Reproduce only the stretch of entries below that begins at the first line and ends at the line holding "(Y_0 - B_L\tan(\beta".

**Given data**
■ ■ ■ ■ ■ ■ ■

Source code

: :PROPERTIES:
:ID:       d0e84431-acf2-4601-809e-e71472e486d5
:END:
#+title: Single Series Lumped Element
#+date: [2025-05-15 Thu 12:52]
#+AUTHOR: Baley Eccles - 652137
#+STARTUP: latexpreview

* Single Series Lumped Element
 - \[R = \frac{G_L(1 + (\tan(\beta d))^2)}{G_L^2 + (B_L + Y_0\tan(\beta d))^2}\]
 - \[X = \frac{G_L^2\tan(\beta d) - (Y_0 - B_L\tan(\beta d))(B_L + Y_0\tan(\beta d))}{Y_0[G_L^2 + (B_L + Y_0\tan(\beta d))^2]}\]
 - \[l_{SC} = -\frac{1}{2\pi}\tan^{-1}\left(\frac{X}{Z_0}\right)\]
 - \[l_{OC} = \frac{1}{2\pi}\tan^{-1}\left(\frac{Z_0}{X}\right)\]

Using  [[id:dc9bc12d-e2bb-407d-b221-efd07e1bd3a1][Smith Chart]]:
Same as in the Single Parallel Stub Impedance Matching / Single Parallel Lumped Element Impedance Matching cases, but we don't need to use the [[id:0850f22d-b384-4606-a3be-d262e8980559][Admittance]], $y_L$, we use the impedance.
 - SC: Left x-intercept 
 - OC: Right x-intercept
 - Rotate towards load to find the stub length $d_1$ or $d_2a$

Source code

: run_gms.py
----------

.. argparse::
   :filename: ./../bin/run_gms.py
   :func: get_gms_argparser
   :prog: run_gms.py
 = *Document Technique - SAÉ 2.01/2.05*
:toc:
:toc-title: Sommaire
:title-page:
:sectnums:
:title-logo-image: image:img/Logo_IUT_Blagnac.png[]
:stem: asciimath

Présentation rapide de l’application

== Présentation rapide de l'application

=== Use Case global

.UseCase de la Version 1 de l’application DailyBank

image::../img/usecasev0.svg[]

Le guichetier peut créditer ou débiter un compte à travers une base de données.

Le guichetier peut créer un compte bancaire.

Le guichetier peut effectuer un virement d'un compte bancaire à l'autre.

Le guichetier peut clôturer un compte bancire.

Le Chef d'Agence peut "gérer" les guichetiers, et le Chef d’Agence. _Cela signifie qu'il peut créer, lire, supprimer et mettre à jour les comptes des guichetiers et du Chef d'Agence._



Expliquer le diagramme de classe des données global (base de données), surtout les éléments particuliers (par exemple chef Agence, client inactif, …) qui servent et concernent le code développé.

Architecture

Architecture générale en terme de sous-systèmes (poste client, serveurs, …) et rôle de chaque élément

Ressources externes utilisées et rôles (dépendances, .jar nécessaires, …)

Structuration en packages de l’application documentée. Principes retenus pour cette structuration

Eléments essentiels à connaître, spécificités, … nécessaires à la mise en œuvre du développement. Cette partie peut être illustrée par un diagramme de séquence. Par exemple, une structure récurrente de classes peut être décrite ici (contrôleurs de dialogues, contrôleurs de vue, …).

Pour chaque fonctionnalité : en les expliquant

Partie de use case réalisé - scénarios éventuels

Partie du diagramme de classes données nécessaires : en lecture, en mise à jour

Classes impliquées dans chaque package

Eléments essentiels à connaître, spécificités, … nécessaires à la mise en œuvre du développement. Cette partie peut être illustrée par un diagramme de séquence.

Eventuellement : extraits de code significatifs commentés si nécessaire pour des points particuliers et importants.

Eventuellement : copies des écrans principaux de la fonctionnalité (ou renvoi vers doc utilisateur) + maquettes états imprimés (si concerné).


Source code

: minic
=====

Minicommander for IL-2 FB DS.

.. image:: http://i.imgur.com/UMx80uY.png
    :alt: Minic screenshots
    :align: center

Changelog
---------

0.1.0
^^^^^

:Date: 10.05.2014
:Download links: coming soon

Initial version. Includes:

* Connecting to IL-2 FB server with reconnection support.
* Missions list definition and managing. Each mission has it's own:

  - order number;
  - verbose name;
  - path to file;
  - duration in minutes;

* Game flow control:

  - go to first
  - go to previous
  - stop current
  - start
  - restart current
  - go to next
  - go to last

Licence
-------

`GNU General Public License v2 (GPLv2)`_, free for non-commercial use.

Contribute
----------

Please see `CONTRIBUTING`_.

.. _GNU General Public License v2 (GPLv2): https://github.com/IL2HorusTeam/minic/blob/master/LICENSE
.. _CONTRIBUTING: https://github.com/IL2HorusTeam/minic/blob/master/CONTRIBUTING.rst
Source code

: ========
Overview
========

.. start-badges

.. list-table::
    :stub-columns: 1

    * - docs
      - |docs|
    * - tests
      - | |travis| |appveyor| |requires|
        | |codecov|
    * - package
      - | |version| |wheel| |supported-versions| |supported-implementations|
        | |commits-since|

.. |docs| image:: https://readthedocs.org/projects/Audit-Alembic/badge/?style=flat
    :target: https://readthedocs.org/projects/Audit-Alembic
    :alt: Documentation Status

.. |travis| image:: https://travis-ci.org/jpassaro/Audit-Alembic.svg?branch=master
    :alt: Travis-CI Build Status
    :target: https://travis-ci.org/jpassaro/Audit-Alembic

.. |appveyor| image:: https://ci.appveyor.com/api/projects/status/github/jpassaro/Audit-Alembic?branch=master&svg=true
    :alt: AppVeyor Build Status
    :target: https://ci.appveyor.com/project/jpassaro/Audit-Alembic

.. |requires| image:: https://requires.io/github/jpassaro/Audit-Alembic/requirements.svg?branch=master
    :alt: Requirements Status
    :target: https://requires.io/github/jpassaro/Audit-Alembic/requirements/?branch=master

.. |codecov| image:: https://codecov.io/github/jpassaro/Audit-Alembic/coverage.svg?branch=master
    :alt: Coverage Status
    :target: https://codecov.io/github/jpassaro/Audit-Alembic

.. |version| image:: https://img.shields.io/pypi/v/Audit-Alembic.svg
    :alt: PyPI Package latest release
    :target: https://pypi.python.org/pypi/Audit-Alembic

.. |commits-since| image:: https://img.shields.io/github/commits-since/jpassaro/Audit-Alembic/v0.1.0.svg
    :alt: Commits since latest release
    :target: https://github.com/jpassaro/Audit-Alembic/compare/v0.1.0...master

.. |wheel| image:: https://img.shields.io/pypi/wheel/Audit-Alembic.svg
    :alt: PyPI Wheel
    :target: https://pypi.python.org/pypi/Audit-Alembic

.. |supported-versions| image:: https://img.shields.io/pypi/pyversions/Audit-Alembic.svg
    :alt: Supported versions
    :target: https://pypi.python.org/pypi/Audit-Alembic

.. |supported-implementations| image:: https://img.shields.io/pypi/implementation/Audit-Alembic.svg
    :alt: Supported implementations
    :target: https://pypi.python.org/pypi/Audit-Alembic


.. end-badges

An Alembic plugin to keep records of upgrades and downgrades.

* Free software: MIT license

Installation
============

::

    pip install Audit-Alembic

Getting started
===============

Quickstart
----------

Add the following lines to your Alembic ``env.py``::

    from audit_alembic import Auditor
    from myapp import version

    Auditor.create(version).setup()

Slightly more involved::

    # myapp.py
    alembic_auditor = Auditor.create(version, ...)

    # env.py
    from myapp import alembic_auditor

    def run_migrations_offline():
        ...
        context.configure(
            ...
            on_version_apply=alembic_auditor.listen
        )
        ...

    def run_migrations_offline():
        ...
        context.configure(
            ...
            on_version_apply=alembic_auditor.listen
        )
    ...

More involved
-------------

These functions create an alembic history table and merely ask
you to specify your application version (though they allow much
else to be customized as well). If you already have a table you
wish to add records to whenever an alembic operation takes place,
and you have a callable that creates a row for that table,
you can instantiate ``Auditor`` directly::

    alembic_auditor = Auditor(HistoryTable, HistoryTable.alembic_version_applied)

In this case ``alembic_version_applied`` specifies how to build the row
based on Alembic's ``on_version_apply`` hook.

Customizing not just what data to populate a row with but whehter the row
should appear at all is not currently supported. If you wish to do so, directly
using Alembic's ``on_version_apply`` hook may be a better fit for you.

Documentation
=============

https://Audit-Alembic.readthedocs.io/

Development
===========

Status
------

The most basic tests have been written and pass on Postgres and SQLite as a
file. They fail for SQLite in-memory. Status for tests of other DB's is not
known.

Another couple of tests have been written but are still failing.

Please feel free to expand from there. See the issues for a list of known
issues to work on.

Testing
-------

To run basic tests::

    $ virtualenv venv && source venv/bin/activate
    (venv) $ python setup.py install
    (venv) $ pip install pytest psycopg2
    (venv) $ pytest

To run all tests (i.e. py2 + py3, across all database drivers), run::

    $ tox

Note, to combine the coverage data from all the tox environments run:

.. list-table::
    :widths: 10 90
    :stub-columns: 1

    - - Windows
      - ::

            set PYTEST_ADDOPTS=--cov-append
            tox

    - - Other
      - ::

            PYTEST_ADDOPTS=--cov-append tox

■ ■ ■ ■ ■ ■ ■

**Written reply**
Source code

: :PROPERTIES:
:ID:       d0e84431-acf2-4601-809e-e71472e486d5
:END:
#+title: Single Series Lumped Element
#+date: [2025-05-15 Thu 12:52]
#+AUTHOR: Baley Eccles - 652137
#+STARTUP: latexpreview

* Single Series Lumped Element
 - \[R = \frac{G_L(1 + (\tan(\beta d))^2)}{G_L^2 + (B_L + Y_0\tan(\beta d))^2}\]
 - \[X = \frac{G_L^2\tan(\beta d) - (Y_0 - B_L\tan(\beta d))(B_L + Y_0\tan(\beta d))}{Y_0[G_L^2 + (B_L + Y_0\tan(\beta d))^2]}\]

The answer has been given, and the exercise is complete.